Pawlak: PSL mówi nie

Pawlak: PSL mówi nie

Dodano:   /  Zmieniono: 
Szef klubu PSL Waldemar Pawlak oświadczył podczas czwartkowej debaty w Sejmie nad expose premiera Marka Belki, że jego klub zagłosuje przeciwko wotum zaufania dla rządu.
Zdaniem Pawlaka, Belka miał wiele szans, by udowodnić, że chce i  potrafi coś dobrego uczynić dla kraju. "Tymczasem jeszcze w 2001 roku przed wyborami parlamentarnymi zapowiedział przesadnie restrykcyjne działania ministra finansów dla najuboższych.

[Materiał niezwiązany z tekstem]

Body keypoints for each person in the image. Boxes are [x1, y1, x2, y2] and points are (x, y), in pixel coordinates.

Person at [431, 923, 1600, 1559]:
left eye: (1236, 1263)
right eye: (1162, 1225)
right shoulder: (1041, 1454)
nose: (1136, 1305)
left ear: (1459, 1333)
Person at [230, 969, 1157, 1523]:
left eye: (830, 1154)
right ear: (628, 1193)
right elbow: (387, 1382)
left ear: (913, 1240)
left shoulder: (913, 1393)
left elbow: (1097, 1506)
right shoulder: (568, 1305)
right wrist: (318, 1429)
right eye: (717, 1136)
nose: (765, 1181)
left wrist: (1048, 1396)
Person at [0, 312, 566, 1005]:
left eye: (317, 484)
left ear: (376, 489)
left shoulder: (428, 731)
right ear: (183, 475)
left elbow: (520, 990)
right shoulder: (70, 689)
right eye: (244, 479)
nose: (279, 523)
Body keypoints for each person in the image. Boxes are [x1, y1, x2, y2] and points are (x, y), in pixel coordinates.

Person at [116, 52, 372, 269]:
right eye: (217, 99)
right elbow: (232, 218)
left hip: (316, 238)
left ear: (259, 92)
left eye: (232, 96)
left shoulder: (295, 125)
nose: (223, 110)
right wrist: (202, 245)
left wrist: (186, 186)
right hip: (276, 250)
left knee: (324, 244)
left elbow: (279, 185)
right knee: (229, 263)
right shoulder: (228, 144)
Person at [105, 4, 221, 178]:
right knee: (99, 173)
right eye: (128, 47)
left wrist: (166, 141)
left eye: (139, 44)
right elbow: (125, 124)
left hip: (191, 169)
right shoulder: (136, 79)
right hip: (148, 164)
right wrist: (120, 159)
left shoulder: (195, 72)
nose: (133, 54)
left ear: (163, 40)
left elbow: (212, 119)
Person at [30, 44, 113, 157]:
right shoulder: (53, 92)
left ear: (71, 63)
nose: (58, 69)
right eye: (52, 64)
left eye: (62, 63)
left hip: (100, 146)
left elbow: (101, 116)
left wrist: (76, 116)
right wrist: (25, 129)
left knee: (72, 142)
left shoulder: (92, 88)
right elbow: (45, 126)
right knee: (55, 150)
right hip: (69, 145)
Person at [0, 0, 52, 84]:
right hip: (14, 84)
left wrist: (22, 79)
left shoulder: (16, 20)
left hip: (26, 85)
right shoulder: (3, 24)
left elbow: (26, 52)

W 2002 roku jako minister finansów wprowadził te rozwiązania - chodzi m.in. o zmniejszenie dopłat na dojazdy do szkoły czy podatek od  oszczędności" - wyliczał szef klubu PSL.

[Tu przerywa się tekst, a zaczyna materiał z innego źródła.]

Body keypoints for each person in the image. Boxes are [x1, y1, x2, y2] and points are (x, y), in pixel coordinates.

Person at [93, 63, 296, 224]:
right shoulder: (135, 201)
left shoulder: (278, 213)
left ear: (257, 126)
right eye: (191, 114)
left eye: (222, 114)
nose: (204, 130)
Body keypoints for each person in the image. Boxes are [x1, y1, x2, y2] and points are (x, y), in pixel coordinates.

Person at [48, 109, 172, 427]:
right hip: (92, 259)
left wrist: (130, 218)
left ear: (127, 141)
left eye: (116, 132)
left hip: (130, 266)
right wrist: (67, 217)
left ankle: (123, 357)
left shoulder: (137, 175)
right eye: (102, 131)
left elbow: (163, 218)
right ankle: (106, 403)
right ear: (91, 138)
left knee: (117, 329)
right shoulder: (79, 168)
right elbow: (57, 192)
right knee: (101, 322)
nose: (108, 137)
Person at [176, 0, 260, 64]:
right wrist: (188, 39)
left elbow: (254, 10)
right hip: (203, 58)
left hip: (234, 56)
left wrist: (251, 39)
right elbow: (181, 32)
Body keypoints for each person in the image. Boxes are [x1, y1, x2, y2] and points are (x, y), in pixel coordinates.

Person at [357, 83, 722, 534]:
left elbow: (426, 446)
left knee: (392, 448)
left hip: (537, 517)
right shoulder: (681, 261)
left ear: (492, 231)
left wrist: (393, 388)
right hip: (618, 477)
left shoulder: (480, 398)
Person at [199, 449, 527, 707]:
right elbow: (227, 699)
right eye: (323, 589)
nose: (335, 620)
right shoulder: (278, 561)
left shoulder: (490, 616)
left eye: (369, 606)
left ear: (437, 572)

"W 2003 r. po wycofaniu się z przeżywającego pierwsze poważne kłopoty rządu Leszka Millera (Belka) pojechał do Iraku otwierać Polsce okna na świat, a jak pokazało życie pomoc USA, jeśli chodzi o polskie interesy, okazała się mało skuteczna" - podkreślił Pawlak.

Nawiązał też do efektu szczytu UE w Brukseli. "Rozumiemy trudności rządu w okresie przejściowym, rozumiemy, że Polska została w Brukseli osamotniona, ale nie można przesadzać: Polska w  Brukseli nie uzyskała więcej, niż uzyskaliśmy w Nicei" -  zaznaczył. "Jesteśmy pod wrażeniem poetyki premiera, że  otrzymaliśmy więcej niż w Nicei. To brzmi tak dobrze, że aż niewiarygodnie" - ironizował.

Według Pawlaka, Belka "osiągnął sukcesy, nakładając ciężary na  najsłabszych, a wśród możnych mało wskórał". Szef klubu PSL przytoczył słowa ks. Józefa Tischnera, który postawę wynikającą z  obciążeń poprzedniego systemu nazywał złodziejsko-żebraczą. "Postawa ta jest reprezentowana przez grupy chętnie okradające słabszych, a żebrzące u mocniejszych" - dodał.

Pawlak oświadczył, że PSL nie wierzy słowom, a wyciąga wnioski z  faktów i doświadczeń. "Jako koalicjant stawiani byliśmy w trudnej sytuacji, a nasze postulaty były często lekceważone" - podkreślił.